Of the first $N$ natural numbers, we select two different numbers at random. We'll call the greater one $A$ and the lesser one $B$. What is the probability $P$ that the sum of $A$'s prime factors is less than the sum of $B$'s prime factors?
For instance, if $A = 20$ and $B = 11$, $A$'s prime factors are $2$, $2$, and $5$ (sum $= 9$), and $B$'s prime factors are $11$ (sum $= 11$). So this satisfies the condition that $A > B$ (as $20 > 11$), but the sum of prime factors of $A$ is less than the sum of prime factors of $B$ (as $9 < 11$).

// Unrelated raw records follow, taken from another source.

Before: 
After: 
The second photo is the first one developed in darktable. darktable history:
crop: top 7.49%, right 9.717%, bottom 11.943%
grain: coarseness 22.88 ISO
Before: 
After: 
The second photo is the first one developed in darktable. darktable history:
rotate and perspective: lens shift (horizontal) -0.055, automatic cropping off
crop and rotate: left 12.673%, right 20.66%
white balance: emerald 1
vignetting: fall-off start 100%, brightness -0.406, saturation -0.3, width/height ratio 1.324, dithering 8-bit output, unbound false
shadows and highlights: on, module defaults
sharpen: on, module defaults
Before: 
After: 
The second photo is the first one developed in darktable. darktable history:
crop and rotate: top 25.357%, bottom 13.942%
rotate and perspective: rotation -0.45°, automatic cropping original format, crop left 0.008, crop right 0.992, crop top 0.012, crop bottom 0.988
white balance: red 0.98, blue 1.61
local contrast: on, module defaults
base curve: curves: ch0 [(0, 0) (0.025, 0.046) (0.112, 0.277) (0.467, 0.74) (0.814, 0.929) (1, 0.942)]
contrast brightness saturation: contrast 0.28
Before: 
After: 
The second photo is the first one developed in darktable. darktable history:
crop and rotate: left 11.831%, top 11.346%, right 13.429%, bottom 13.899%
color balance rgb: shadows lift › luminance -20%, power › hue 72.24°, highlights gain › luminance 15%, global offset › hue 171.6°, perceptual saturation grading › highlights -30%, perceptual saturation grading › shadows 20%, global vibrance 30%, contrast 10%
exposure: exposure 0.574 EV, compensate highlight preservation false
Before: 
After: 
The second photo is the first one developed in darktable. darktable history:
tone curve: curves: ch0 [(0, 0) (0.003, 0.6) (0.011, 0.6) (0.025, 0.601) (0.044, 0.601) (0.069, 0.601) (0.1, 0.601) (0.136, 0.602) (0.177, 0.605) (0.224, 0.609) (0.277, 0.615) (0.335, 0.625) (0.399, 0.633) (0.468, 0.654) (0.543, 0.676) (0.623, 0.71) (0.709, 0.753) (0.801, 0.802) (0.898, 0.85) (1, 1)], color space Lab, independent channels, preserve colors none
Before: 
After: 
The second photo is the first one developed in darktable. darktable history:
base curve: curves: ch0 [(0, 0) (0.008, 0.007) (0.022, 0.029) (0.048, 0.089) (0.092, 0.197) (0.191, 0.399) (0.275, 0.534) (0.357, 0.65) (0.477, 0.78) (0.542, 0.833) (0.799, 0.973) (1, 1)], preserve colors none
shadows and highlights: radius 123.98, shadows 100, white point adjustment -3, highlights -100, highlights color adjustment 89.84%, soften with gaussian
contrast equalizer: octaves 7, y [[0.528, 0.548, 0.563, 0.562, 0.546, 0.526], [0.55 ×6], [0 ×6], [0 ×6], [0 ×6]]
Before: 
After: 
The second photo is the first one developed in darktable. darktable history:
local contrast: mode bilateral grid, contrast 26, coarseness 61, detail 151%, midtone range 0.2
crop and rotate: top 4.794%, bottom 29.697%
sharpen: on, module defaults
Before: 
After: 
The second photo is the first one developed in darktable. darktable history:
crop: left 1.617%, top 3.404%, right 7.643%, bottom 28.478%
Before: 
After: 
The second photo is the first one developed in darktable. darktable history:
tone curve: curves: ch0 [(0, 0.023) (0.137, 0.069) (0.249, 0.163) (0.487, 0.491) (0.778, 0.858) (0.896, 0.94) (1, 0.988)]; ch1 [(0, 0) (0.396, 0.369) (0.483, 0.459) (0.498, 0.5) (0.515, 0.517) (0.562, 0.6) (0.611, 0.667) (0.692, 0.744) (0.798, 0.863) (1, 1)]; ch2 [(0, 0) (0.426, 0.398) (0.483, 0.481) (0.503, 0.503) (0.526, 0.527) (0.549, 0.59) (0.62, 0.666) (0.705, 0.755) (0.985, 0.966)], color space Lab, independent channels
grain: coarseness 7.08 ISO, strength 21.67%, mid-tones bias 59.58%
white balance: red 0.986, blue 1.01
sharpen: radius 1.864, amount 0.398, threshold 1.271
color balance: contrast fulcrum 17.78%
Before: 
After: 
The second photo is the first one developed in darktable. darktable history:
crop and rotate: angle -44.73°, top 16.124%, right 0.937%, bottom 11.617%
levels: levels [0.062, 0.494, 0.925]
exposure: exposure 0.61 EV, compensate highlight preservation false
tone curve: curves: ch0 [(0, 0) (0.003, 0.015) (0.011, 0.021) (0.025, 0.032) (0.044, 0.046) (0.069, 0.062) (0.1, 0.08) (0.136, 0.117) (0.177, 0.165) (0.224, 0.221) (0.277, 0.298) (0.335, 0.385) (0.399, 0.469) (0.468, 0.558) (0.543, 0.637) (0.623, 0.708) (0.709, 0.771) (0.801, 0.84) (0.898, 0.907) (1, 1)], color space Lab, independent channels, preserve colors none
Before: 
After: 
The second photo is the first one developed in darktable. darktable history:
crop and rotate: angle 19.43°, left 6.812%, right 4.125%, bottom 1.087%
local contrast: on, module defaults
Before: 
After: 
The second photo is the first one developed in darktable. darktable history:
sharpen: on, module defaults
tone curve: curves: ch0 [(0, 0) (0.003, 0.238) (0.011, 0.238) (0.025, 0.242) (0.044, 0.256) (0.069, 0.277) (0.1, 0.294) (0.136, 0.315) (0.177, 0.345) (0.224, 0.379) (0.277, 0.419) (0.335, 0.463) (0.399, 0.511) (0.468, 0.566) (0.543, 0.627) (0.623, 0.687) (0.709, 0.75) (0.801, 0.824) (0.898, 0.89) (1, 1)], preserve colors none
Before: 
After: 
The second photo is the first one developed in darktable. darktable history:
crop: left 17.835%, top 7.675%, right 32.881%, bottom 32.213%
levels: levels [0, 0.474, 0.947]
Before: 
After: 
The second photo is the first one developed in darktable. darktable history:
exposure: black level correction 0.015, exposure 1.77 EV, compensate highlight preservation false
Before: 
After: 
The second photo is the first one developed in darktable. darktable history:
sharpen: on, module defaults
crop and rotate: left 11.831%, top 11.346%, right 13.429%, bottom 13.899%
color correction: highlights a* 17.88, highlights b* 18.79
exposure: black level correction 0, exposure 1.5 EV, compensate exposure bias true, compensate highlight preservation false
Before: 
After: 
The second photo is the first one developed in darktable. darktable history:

I presume that this question or something near it has been answered before, but I suck at searching through mathematics literature. So I just arduously calculated this probability for $N = 2$ through $300$. When $N = 10$, the probability's about $4.4\%$, but it slowly moves upward to:
$10\%$ at $N = 20$; $19.2\%$ at $N = 50$; $24.5\%$ at $N = 100$; $28.2\%$ at $N = 200$; $30.1\%$ at $N = 300$. (I can provide more complete data if necessary.)
The growth seems to slow logarithmically (prime number theorem hunch), so I did some division. And for some reason, $\ln N/P$ tends toward somewhere around $19.04$, with little oscillation once $N$ is above $100$.
My question: anyone know why? Why $19.04$?